Las personas que registren nuevos servicios de telefonía móvil en China deberán someterse a un escaneo obligatorio de rostro para confirmar su identidad. Así lo estableció una normativa que tiene como meta combatir el fraude.
La regulación, que entró en vigencia este domingo, requiere que las compañías de telecomunicaciones apliquen “inteligencia artificial y otros métodos técnicos” para verificar las identidades de las personas que registran las tarjetas SIM, consignó el diario inglés The Guardian.
En tanto, si bien había dudas sobre qué empresas podrán ofrecer estos servicios de inteligencia artificial a las telcos, China es sede de algunos líderes mundiales en software de reconocimiento facial, como Megvii y SenseTime.

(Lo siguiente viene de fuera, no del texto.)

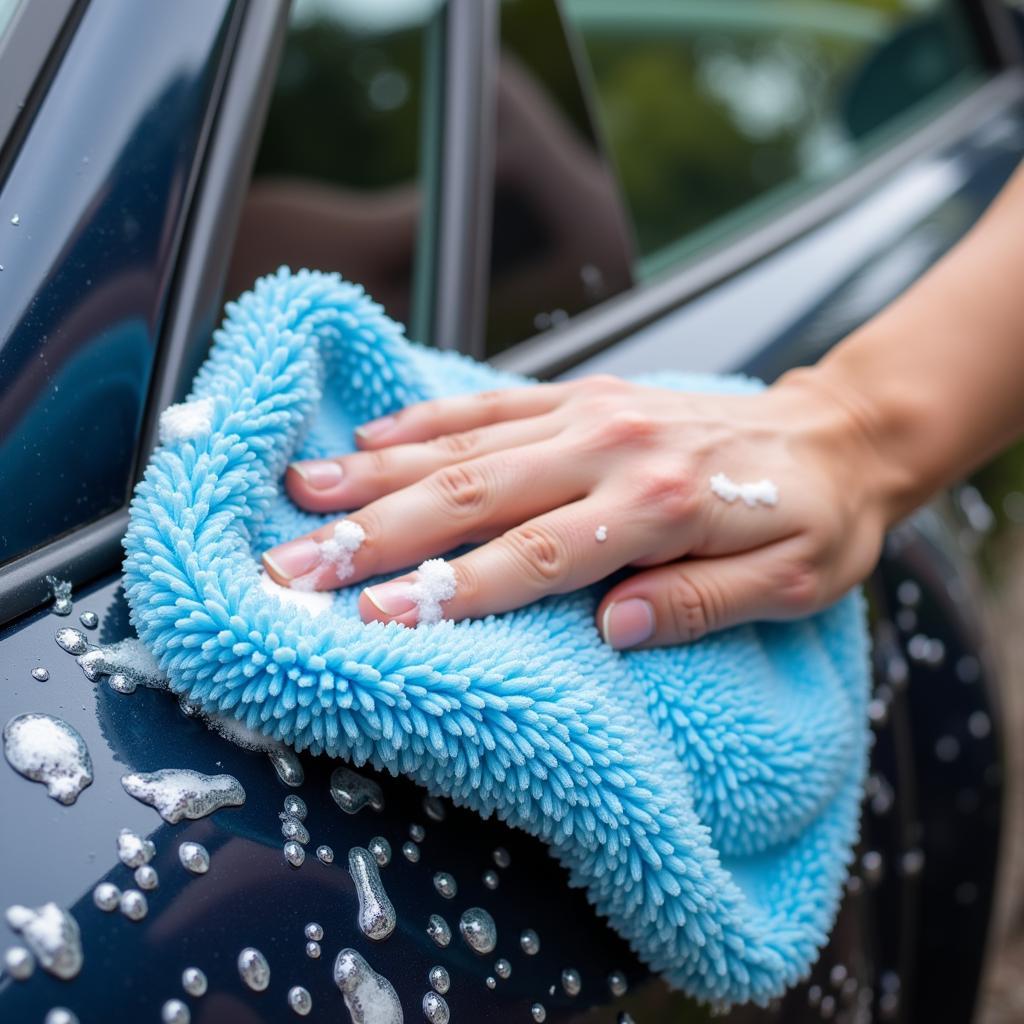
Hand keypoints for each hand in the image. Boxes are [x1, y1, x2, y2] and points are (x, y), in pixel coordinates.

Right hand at [262, 372, 889, 646]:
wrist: (836, 434)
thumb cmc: (813, 518)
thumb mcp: (791, 582)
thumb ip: (702, 604)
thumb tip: (612, 628)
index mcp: (663, 506)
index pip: (537, 554)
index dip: (452, 587)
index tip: (374, 614)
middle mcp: (614, 449)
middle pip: (475, 496)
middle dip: (377, 534)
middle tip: (297, 563)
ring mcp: (592, 414)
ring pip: (467, 447)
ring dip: (378, 475)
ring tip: (302, 496)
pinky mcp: (584, 395)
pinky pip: (493, 403)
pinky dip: (427, 421)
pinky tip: (369, 440)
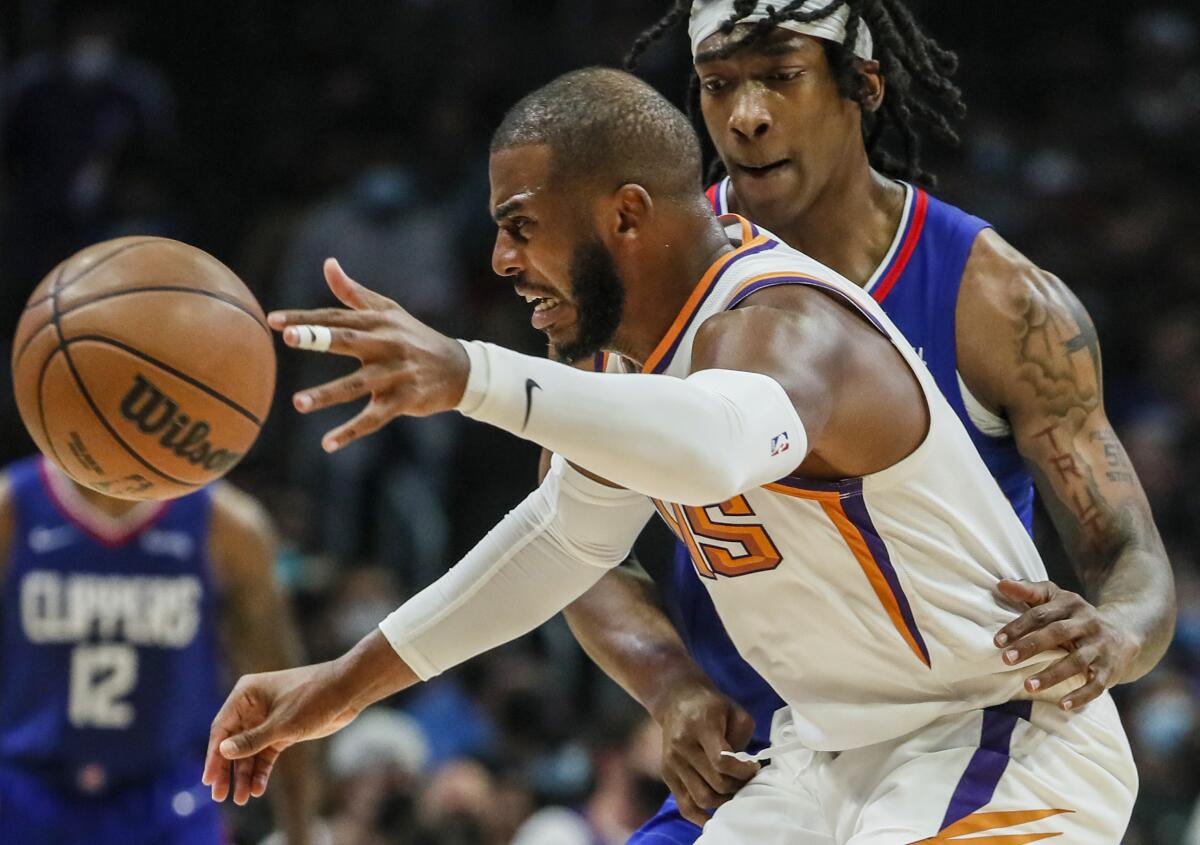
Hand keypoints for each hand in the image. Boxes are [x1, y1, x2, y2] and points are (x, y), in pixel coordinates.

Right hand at [202, 662, 360, 804]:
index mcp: (246, 694)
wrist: (348, 690)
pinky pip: (266, 753)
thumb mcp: (282, 724)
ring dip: (245, 774)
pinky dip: (262, 770)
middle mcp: (253, 706)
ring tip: (242, 798)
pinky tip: (257, 788)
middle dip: (227, 769)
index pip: (221, 728)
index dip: (213, 755)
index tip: (208, 780)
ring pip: (250, 751)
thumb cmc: (314, 698)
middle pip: (233, 742)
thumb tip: (223, 751)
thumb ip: (252, 740)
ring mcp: (268, 719)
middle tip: (220, 795)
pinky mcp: (283, 730)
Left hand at [269, 258, 470, 452]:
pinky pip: (374, 418)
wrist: (459, 369)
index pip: (336, 317)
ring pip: (356, 385)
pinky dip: (351, 431)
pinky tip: (328, 443)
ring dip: (327, 394)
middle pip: (347, 340)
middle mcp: (386, 345)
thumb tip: (328, 264)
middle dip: (317, 338)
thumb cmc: (415, 337)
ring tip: (298, 403)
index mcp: (379, 323)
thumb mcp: (389, 311)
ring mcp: (395, 374)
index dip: (306, 318)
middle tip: (288, 338)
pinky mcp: (403, 400)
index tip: (274, 321)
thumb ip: (353, 293)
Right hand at [652, 680, 758, 827]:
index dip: (743, 771)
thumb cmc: (712, 706)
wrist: (676, 699)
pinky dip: (701, 816)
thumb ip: (742, 740)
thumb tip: (742, 769)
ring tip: (733, 790)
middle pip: (715, 783)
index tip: (754, 768)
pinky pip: (685, 805)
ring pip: (702, 798)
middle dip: (737, 786)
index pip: (721, 761)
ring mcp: (672, 763)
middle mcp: (682, 746)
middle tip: (747, 780)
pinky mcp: (667, 775)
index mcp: (700, 726)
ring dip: (724, 800)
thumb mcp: (735, 711)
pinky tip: (715, 816)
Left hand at [994, 579, 1138, 710]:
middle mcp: (1088, 624)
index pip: (1041, 613)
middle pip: (1057, 633)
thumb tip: (1001, 584)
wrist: (1124, 632)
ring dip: (1052, 675)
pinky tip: (1063, 705)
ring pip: (1076, 661)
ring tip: (1028, 686)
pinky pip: (1097, 685)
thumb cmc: (1076, 616)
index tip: (997, 641)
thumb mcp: (1056, 598)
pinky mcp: (1111, 670)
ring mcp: (1100, 647)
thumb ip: (1029, 591)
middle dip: (1031, 646)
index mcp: (1071, 604)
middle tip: (1006, 659)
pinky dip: (1081, 696)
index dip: (1018, 626)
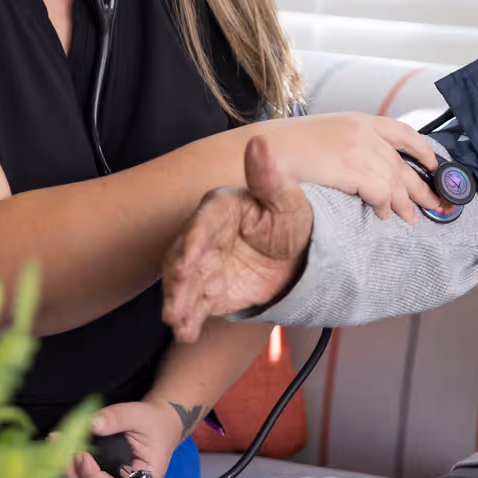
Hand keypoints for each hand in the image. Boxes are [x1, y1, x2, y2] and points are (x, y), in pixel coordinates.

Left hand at [64, 399, 182, 477]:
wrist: (158, 427)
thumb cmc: (152, 423)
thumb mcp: (139, 414)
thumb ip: (117, 417)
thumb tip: (91, 424)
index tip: (81, 455)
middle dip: (74, 475)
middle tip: (61, 447)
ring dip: (68, 474)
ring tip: (57, 446)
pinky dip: (70, 474)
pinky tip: (60, 453)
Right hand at [164, 135, 313, 342]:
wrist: (302, 255)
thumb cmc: (293, 220)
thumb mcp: (287, 199)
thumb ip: (268, 176)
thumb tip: (258, 143)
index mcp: (221, 208)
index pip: (201, 223)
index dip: (192, 243)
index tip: (189, 263)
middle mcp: (204, 236)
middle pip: (182, 257)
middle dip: (177, 281)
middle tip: (175, 301)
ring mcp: (204, 266)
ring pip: (183, 284)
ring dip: (177, 302)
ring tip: (178, 322)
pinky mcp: (209, 290)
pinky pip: (194, 306)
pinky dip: (188, 321)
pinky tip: (187, 334)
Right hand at [251, 111, 444, 223]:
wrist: (261, 150)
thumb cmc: (286, 147)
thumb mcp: (325, 136)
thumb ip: (351, 146)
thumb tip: (368, 166)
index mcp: (358, 120)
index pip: (402, 132)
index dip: (422, 149)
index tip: (434, 164)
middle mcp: (363, 131)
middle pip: (402, 163)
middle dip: (421, 186)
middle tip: (436, 203)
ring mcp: (357, 149)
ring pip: (395, 180)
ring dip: (405, 202)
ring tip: (412, 218)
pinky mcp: (350, 169)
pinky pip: (380, 192)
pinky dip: (386, 206)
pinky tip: (385, 215)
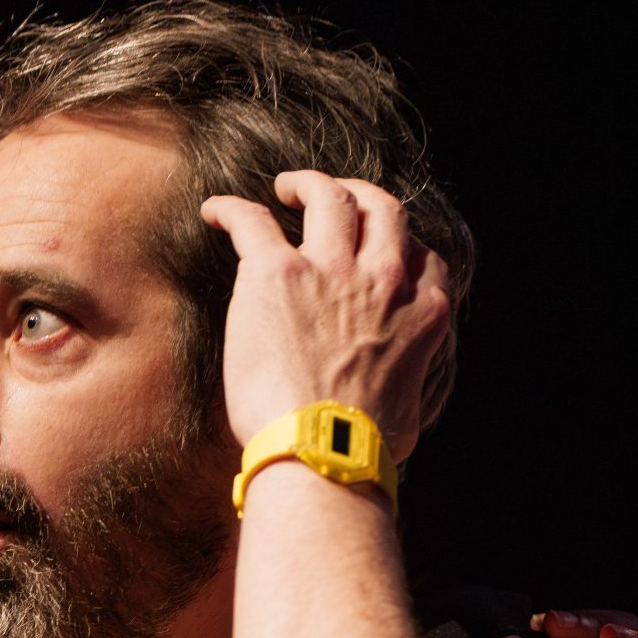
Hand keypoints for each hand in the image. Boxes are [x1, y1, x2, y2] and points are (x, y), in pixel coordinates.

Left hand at [199, 173, 451, 464]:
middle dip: (360, 196)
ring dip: (309, 185)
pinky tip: (214, 211)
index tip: (382, 254)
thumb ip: (407, 379)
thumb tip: (395, 397)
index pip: (424, 259)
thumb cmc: (362, 451)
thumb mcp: (412, 408)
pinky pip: (252, 221)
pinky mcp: (278, 274)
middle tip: (334, 197)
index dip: (402, 250)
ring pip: (329, 197)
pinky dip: (231, 210)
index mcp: (422, 313)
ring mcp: (331, 271)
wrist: (323, 453)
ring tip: (286, 188)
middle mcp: (384, 280)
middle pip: (382, 210)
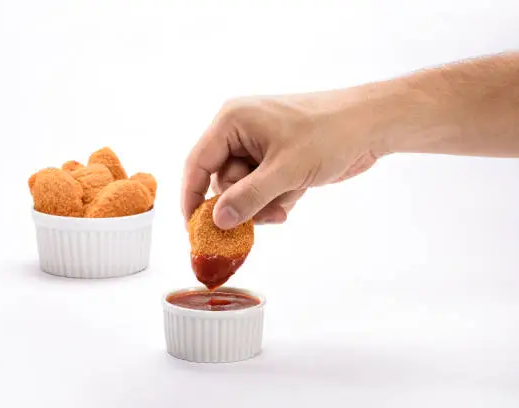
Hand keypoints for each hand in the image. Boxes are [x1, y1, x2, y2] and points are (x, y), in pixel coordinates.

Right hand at [181, 89, 383, 228]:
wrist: (371, 125)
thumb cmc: (329, 135)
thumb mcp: (285, 171)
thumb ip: (248, 198)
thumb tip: (217, 221)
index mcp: (233, 121)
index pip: (198, 163)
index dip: (192, 197)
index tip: (194, 229)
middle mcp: (240, 131)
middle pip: (222, 181)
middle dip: (244, 202)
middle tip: (267, 215)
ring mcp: (259, 145)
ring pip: (243, 188)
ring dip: (263, 203)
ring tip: (286, 203)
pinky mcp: (276, 158)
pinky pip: (262, 187)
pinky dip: (277, 196)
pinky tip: (296, 192)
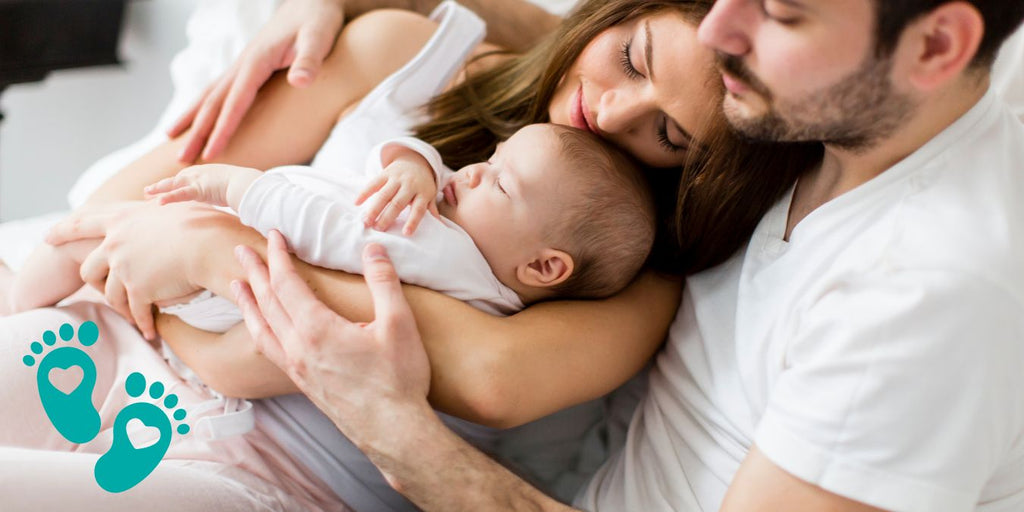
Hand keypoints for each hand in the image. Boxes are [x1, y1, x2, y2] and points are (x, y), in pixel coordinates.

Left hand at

Por otra parte, hasta el momento los usuarios de teléfonos móviles en tierras orientales ya debían presentar sus pasaportes o documentos de identidad para registrar las tarjetas SIM. A su vez, diversas proveedoras de telecomunicaciones empezaron a escanear las caras de los clientes desde 2018, aunque no de forma obligatoria.
Además, con la puesta en práctica de la reglamentación los datos biométricos de millones de ciudadanos del gigante asiático engrosarán las bases de datos de los sistemas de reconocimiento facial, que ya se usan en varios ámbitos como supermercados, subterráneos y aeropuertos.